▸ **Directions for this task**
Recast the lines of the records below as a numbered list, starting at the line that contains "pose: elev=144.2 azim=135.6" and ending at the line that contains "Dot at: (230, 232)". Omit blank lines, and leave the pictures out of the answer.

▸ **Excerpted records**
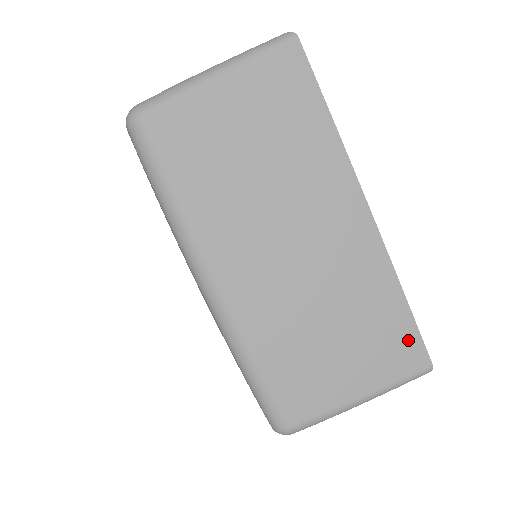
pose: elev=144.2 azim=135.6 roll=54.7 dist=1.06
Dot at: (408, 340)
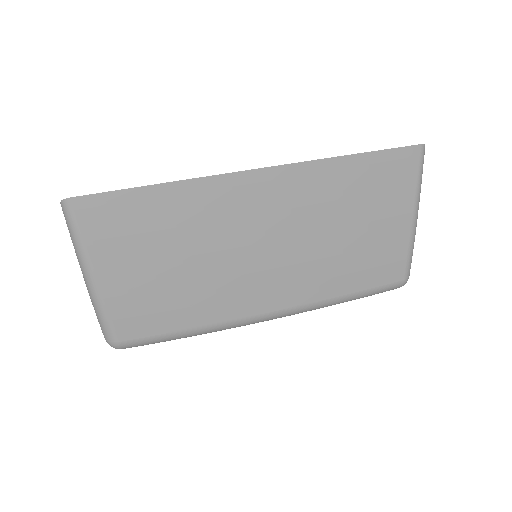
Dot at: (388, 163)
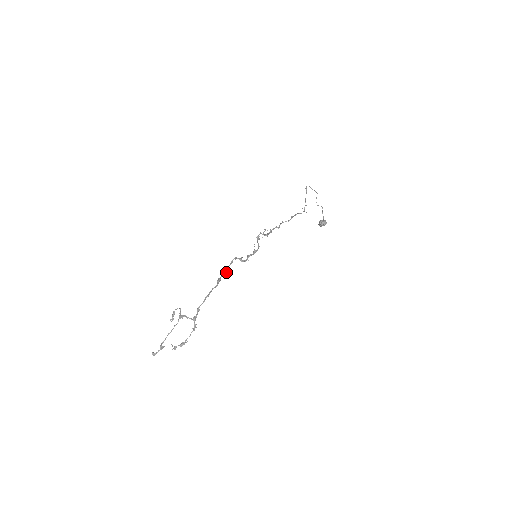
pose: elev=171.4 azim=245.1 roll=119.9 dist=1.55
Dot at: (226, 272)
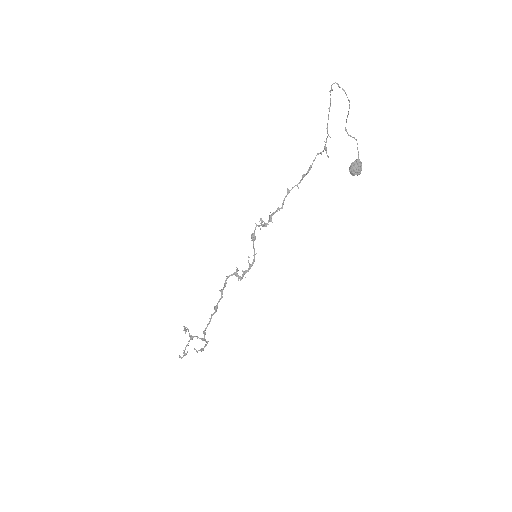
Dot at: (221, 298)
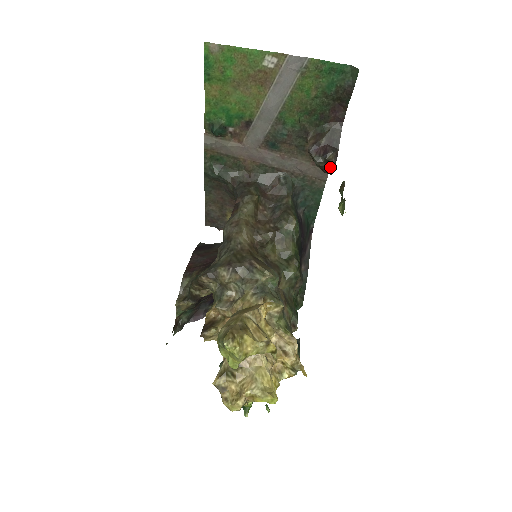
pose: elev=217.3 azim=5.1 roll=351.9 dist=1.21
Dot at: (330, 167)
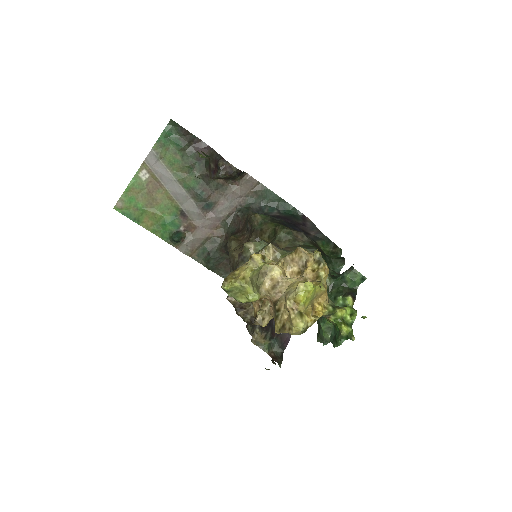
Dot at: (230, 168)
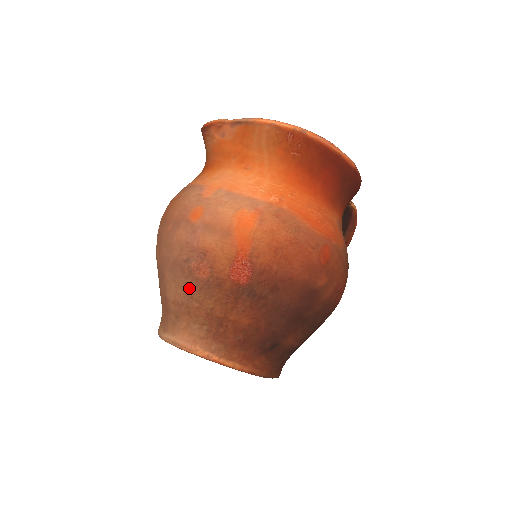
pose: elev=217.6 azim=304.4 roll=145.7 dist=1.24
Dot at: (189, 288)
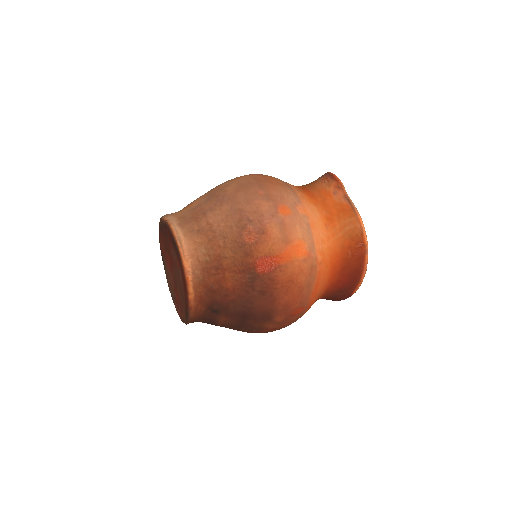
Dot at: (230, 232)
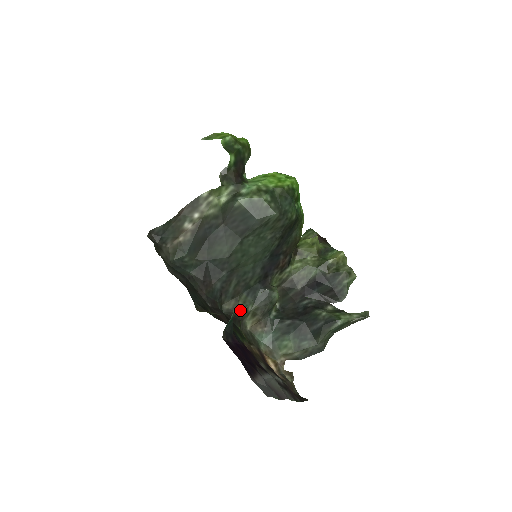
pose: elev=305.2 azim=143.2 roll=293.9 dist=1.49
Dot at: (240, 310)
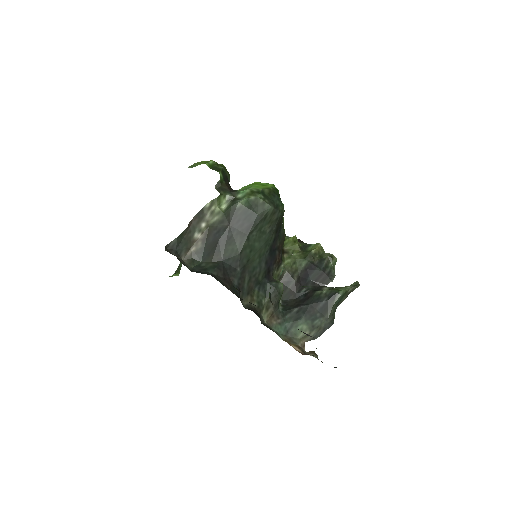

--

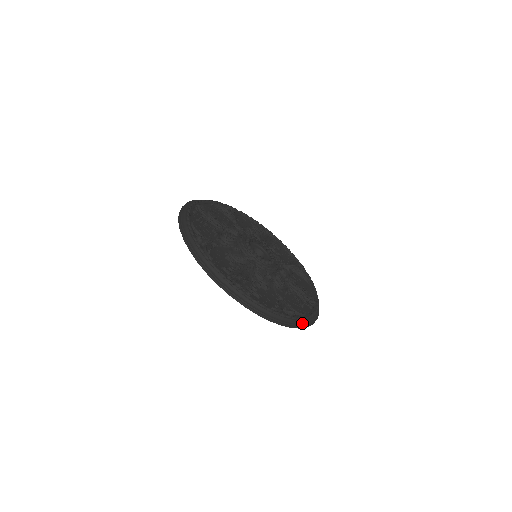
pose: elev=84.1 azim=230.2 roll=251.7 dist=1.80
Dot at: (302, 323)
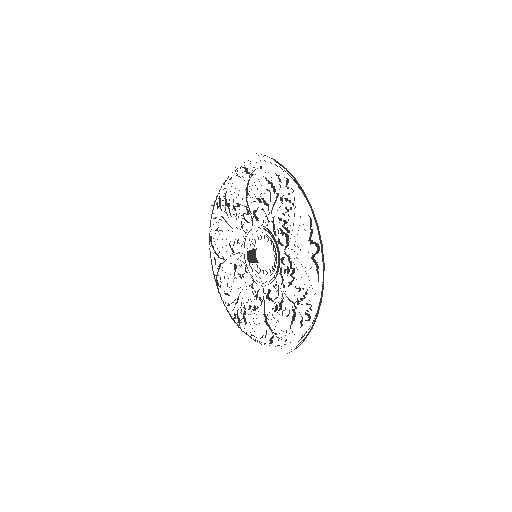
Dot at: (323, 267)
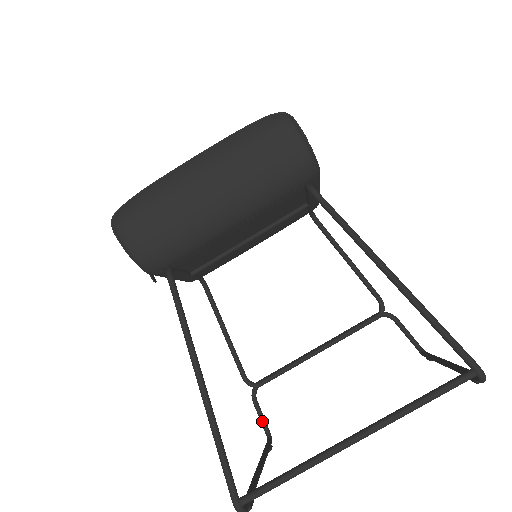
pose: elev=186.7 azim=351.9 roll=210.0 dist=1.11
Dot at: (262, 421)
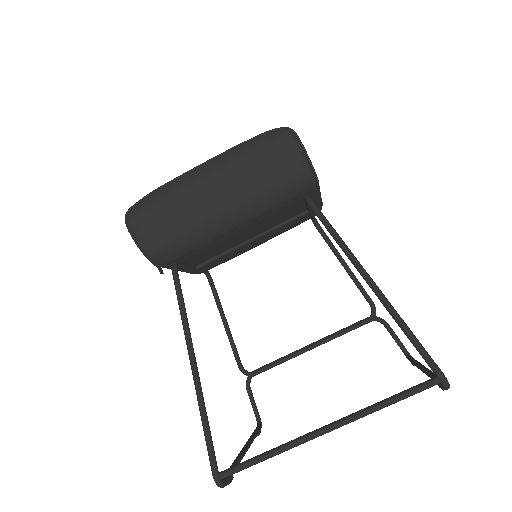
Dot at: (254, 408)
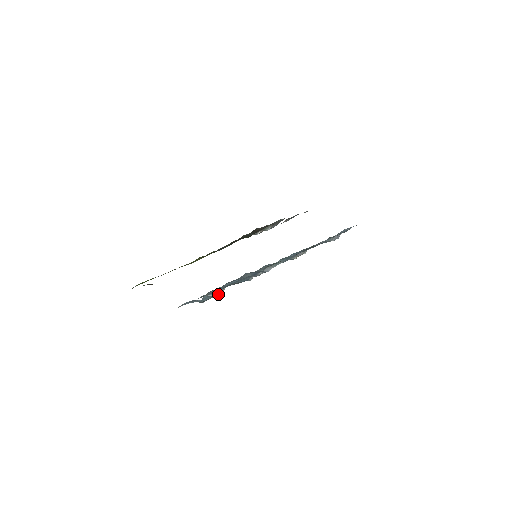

▸ **Finished task**
1. pose: elev=144.2 azim=135.6 roll=54.7 dist=1.06
2. Dot at: (408, 340)
3. Dot at: (388, 163)
4. pose: elev=171.4 azim=245.1 roll=119.9 dist=1.55
5. Dot at: (226, 272)
6. Dot at: (221, 298)
7. pose: elev=217.3 azim=5.1 roll=351.9 dist=1.21
8. Dot at: (330, 167)
9. Dot at: (230, 168)
10. pose: elev=217.6 azim=304.4 roll=145.7 dist=1.24
11. Dot at: (189, 288)
12. Dot at: (230, 232)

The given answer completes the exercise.